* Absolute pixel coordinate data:
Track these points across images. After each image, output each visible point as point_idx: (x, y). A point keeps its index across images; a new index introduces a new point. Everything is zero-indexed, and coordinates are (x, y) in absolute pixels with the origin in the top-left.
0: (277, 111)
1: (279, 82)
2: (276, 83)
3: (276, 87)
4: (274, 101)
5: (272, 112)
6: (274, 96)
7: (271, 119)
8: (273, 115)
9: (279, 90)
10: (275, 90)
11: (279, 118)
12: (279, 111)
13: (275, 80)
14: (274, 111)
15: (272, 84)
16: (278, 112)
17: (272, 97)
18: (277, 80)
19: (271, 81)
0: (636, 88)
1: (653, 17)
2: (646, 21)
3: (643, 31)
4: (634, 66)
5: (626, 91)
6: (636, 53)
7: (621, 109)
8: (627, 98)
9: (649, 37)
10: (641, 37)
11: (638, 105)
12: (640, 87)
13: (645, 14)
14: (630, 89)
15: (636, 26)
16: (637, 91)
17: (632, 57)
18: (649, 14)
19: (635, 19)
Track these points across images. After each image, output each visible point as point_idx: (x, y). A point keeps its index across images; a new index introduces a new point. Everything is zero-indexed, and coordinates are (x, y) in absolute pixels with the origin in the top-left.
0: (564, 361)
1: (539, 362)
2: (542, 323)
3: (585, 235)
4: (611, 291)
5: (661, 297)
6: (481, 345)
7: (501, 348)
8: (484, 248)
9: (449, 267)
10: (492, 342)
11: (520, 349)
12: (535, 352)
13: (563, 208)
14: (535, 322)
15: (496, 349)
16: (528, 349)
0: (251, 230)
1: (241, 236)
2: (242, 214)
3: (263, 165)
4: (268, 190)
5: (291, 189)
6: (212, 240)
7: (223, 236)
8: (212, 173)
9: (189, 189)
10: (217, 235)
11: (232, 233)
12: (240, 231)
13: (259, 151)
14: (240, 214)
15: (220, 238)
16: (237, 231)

* INSTRUCTIONS TO FOLLOW: Keep only the lines from the line with "10: (492, 342)" to the end of the records above, and repeat them exactly.

* TASK RESPONSE:
10: (492, 342)
11: (520, 349)
12: (535, 352)
13: (563, 208)
14: (535, 322)
15: (496, 349)
16: (528, 349)
0: (251, 230)
1: (241, 236)
2: (242, 214)
3: (263, 165)
4: (268, 190)
5: (291, 189)
6: (212, 240)
7: (223, 236)
8: (212, 173)
9: (189, 189)
10: (217, 235)
11: (232, 233)
12: (240, 231)
13: (259, 151)
14: (240, 214)
15: (220, 238)
16: (237, 231)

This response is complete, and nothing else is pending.